### What the task asks:
Return exactly the line that contains "Query: depth of the ceiling." and all lines beneath it in the entries, through the very last one.
**** Listed records
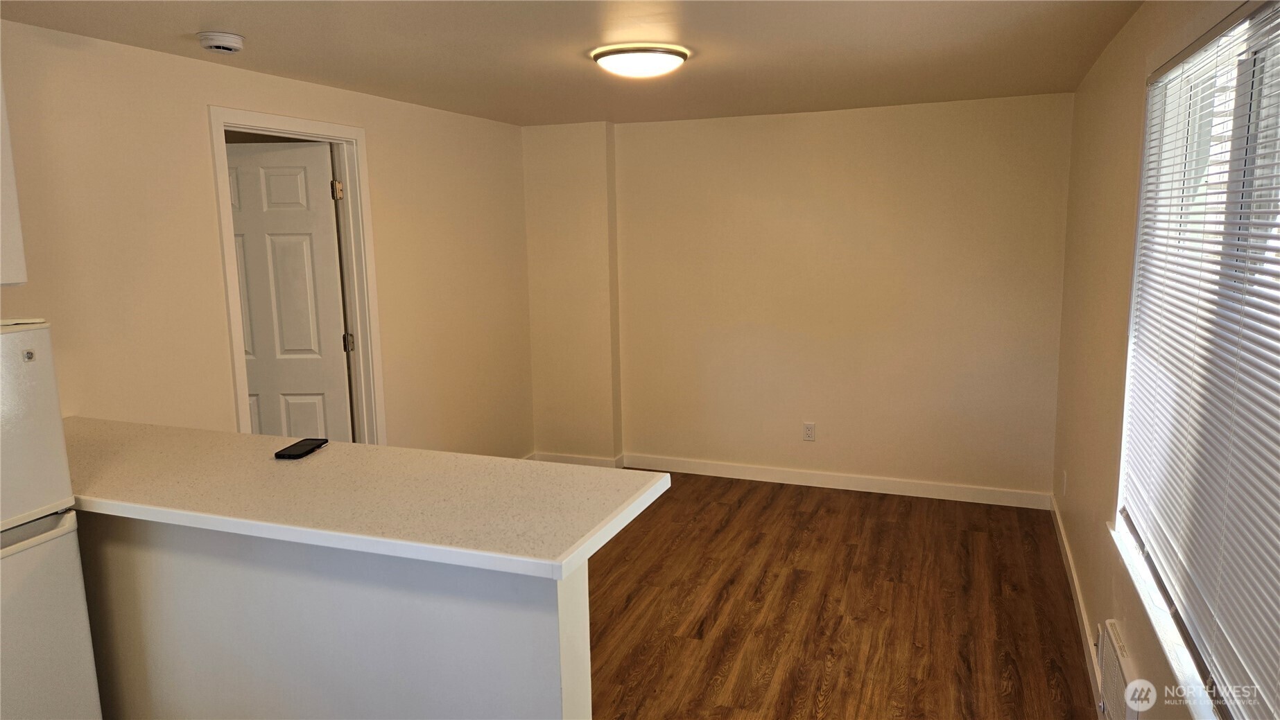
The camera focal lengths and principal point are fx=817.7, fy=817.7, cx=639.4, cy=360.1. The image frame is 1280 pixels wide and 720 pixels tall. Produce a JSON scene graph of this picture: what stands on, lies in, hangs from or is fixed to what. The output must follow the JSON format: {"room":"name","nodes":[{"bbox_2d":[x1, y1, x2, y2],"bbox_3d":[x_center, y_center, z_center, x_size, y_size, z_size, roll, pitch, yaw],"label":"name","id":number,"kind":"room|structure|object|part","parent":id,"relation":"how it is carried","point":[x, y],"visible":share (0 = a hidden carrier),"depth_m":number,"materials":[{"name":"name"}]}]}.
{"room":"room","nodes":[
{"label":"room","id":0,"kind":"room"},
{"bbox_2d":[0,21,531,455],"bbox_3d":[-1.892,0.061,2.926,0.135,2.351,6.220,2,10,21],"label":"left wall","id":1,"kind":"structure","parent":0,"point":[227,378],"depth_m":3.21,"materials":[{"name":"beige paint"}]},
{"bbox_2d":[0,73,28,285],"bbox_3d":[-1.989,-0.526,1.939,0.392,0.741,0.770,2,10,21],"label":"upper cabinet","id":2,"kind":"object","parent":1,"relation":"attached to","point":[5,166],"visible":1,"depth_m":2.23,"materials":[{"name":"white"}]},
{"bbox_2d":[207,106,386,448],"bbox_3d":[-1.577,0.000,3.781,0.161,2.160,0.916,2,10,21],"label":"door frame","id":3,"kind":"structure","parent":1,"relation":"attached to","point":[227,273],"depth_m":4.01,"materials":[{"name":"white paint"}]},
{"bbox_2d":[226,141,351,441],"bbox_3d":[-1.828,-0.010,4.046,0.731,2.031,0.159,-1,9,2],"label":"door","id":4,"kind":"structure","parent":3,"relation":"attached to","point":[313,182],"depth_m":3.98,"materials":[{"name":"white paint"}]},
{"bbox_2d":[0,0,1145,126],"bbox_3d":[-0.314,-1.091,2.204,3.681,0.112,6.211,2,10,21],"label":"ceiling","id":5,"kind":"structure","parent":0,"point":[424,44],"depth_m":3.08,"materials":[{"name":"paint"}]},
{"bbox_2d":[196,30,245,52],"bbox_3d":[-1.431,-1.082,2.793,0.141,0.048,0.142,2,10,21],"label":"smoke detector","id":6,"kind":"object","parent":5,"relation":"attached to","point":[232,42],"visible":0.97,"depth_m":2.75,"materials":[{"name":"white plastic"}]},
{"bbox_2d":[591,43,690,78],"bbox_3d":[-0.001,-1.173,3.250,0.382,0.088,0.377,2,10,21],"label":"ceiling light","id":7,"kind":"object","parent":5,"relation":"attached to","point":[675,53],"visible":0.97,"depth_m":3.13,"materials":[{"name":"white glass"}]},
{"bbox_2d":[528,94,1071,502],"bbox_3d":[0.816,-0.372,5.188,3.475,2.338,0.164,2,10,21],"label":"back wall","id":8,"kind":"structure","parent":0,"point":[850,127],"depth_m":4.97,"materials":[{"name":"beige paint"}]},
{"bbox_2d":[533,450,1051,509],"bbox_3d":[1.143,0.753,5.153,2.592,0.100,0.015,2,10,21],"label":"baseboard","id":9,"kind":"structure","parent":8,"relation":"attached to","point":[846,488],"depth_m":5.09,"materials":[{"name":"white paint"}]},
{"bbox_2d":[802,422,816,441],"bbox_3d":[1.064,0.452,5.135,0.071,0.115,0.008,2,10,21],"label":"wall socket","id":10,"kind":"object","parent":8,"relation":"attached to","point":[808,428],"visible":0.99,"depth_m":5.13,"materials":[{"name":"white plastic"}]},
{"bbox_2d":[584,471,1097,719],"bbox_3d":[-0.441,1.301,2.542,4.082,0.098,6.634,2,10,21],"label":"floor","id":11,"kind":"structure","parent":0,"point":[774,508],"depth_m":3.50,"materials":[{"name":"brown wood"}]},
{"bbox_2d":[0,316,103,719],"bbox_3d":[-1.800,0.640,1.820,0.712,1.484,0.727,2,10,21],"label":"refrigerator","id":12,"kind":"object","parent":11,"relation":"on","point":[61,531],"visible":1,"depth_m":1.94,"materials":[{"name":"white metal"}]},
{"bbox_3d":[-1.513,0.163,1.802,0.194,0.430,0.520,2,10,21],"label":"freezer door","id":13,"kind":"part","parent":12,"relation":"part of","materials":[{"name":"white metal"}]},
{"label":"freezer handle","id":14,"kind":"part","parent":12,"relation":"part of","materials":[{"name":"plastic"}]},
{"bbox_3d":[-1.489,0.831,1.878,0.124,0.824,0.597,2,10,21],"label":"door","id":15,"kind":"part","parent":12,"relation":"part of","materials":[{"name":"white metal"}]},
{"bbox_2d":[75,511,594,719],"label":"half wall","id":16,"kind":"object","parent":11,"relation":"on","point":[538,618],"visible":0.59,"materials":[{"name":"white paint"}]},
{"bbox_2d":[61,416,672,580],"bbox_3d":[-0.991,0.292,2.196,2.081,0.039,0.722,2,10,21],"label":"countertop","id":17,"kind":"structure","parent":16,"relation":"attached to","point":[362,446],"depth_m":1.92,"materials":[{"name":"laminate"}]},
{"bbox_2d":[274,438,327,458],"bbox_3d":[-0.963,0.251,2.330,0.073,0.011,0.158,0,9,8],"label":"smartphone","id":18,"kind":"object","parent":17,"relation":"on","point":[304,449],"visible":0.99,"depth_m":2.31,"materials":[{"name":"black glass"}]},
{"bbox_2d":[1053,0,1277,719],"bbox_3d":[1.338,0.163,1.840,0.154,2.371,5.646,2,10,21],"label":"right wall","id":19,"kind":"structure","parent":0,"point":[1114,173],"depth_m":3.04,"materials":[{"name":"beige paint"}]},
{"bbox_2d":[1060,470,1067,496],"bbox_3d":[2.097,0.607,4.045,0.013,0.121,0.071,2,10,21],"label":"wall socket","id":20,"kind":"object","parent":19,"relation":"attached to","point":[1066,476],"visible":0.98,"depth_m":4.02,"materials":[{"name":"white plastic"}]},
{"bbox_2d":[1050,495,1105,710],"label":"baseboard","id":21,"kind":"structure","parent":19,"relation":"attached to","point":[1066,547],"depth_m":3.36,"materials":[{"name":"white paint"}]},
{"bbox_2d":[1095,617,1142,719],"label":"wall heater","id":22,"kind":"object","parent":19,"relation":"attached to","point":[1121,650],"visible":0.91,"depth_m":2.45,"materials":[{"name":"white metal"}]},
{"bbox_2d":[1107,519,1221,719],"bbox_3d":[1.302,0.709,1.943,0.106,0.030,1.693,2,10,21],"label":"window sill","id":23,"kind":"structure","parent":19,"relation":"attached to","point":[1149,602],"depth_m":2.05,"materials":[{"name":"white"}]},
{"bbox_2d":[1114,0,1279,719],"bbox_3d":[1.324,-0.028,1.811,0.097,1.486,1.749,2,10,21],"label":"window","id":24,"kind":"structure","parent":19,"relation":"in","point":[1269,48],"depth_m":1.96,"materials":[{"name":"white plastic"}]},
{"bbox_2d":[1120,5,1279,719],"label":"window blinds","id":25,"kind":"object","parent":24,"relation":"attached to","point":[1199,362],"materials":[{"name":"white plastic"}]}
]}

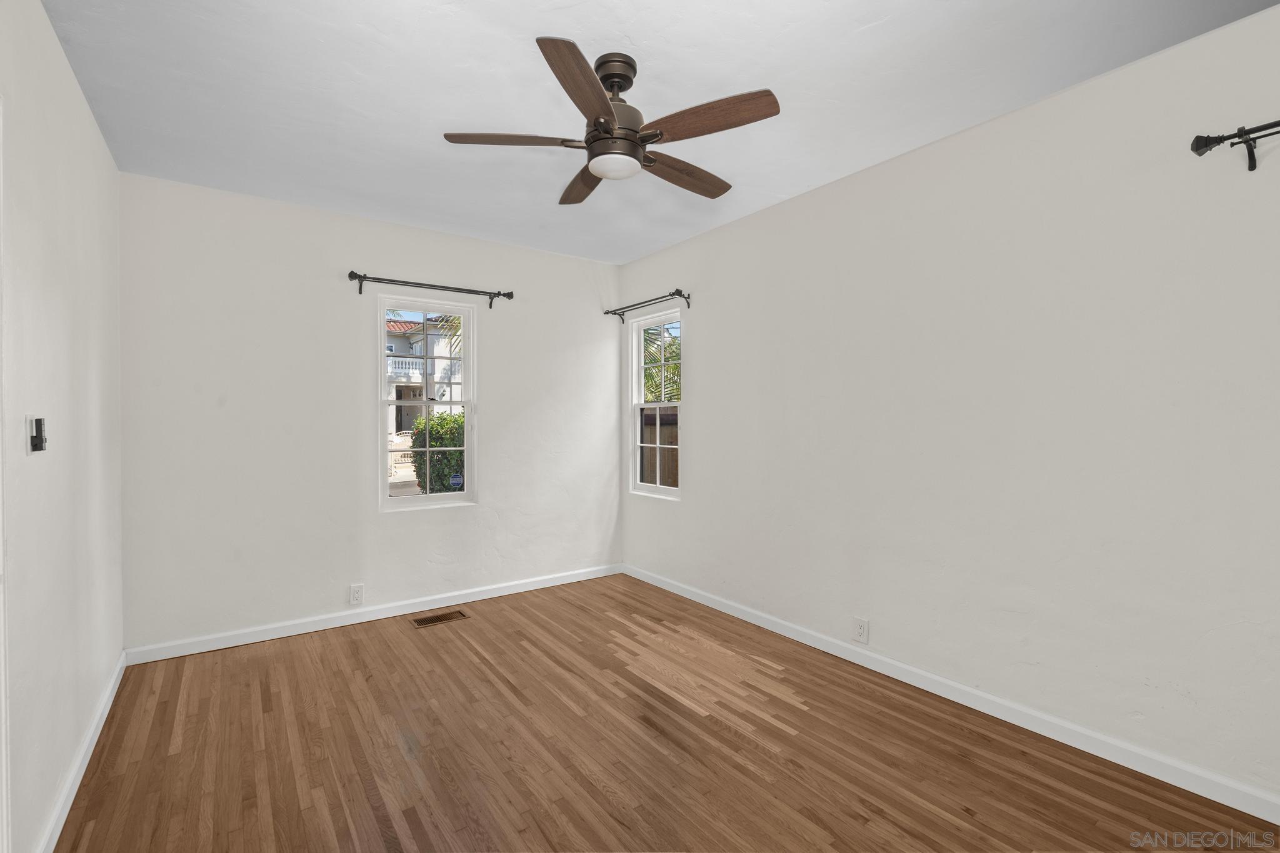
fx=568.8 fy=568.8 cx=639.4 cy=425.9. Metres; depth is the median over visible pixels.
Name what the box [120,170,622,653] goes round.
back wall
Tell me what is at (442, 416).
bush
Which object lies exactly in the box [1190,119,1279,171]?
curtain rod
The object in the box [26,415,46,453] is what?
light switch
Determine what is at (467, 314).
window
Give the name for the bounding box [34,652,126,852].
left baseboard
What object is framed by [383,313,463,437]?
neighboring house
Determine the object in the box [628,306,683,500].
window
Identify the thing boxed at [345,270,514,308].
curtain rod
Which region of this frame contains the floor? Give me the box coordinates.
[55,572,1279,852]
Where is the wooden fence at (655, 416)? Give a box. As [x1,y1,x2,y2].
[639,405,678,487]
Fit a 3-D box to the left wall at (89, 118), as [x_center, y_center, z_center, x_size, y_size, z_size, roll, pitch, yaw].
[-1.411,-0.017,1.089,0.154,2.519,4.288,0,1,-36]
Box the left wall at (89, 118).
[0,0,125,852]
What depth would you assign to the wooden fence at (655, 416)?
7.17 m
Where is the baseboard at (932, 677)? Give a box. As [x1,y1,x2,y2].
[622,563,1279,821]
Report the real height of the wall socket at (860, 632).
0.119 m
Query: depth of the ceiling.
2.10 m
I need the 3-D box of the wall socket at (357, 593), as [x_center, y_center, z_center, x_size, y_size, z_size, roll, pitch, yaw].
[-1.713,1.017,3.443,0.073,0.119,0.009,0,1,-36]
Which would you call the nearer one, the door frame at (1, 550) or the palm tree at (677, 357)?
the door frame at (1, 550)
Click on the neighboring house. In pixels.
(437, 364)
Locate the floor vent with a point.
(429, 620)
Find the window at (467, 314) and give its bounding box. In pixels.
[377,293,476,510]
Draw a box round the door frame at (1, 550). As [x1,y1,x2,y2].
[0,96,12,852]
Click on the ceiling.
(597, 53)
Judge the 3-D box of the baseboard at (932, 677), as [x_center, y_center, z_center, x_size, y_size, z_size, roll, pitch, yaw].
********
### Result:
Query: depth of the ceiling.
2.10 m
I need the 3-D box of the wall socket at (357, 593), as [x_center, y_center, z_center, x_size, y_size, z_size, roll, pitch, yaw].
[-1.713,1.017,3.443,0.073,0.119,0.009,0,1,-36]
Which would you call the nearer one, the door frame at (1, 550) or the palm tree at (677, 357)?
the door frame at (1, 550)
Click on the neighboring house. In pixels.
(437, 364)
Locate the floor vent with a point.
(429, 620)
Find the window at (467, 314) and give its bounding box. In pixels.
[377,293,476,510]
Draw a box round the door frame at (1, 550). As [x1,y1,x2,y2].
[0,96,12,852]
Click on the ceiling.
(597, 53)
Judge the 3-D box of the baseboard at (932, 677), as [x_center, y_center, z_center, x_size, y_size, z_size, roll, pitch, yaw].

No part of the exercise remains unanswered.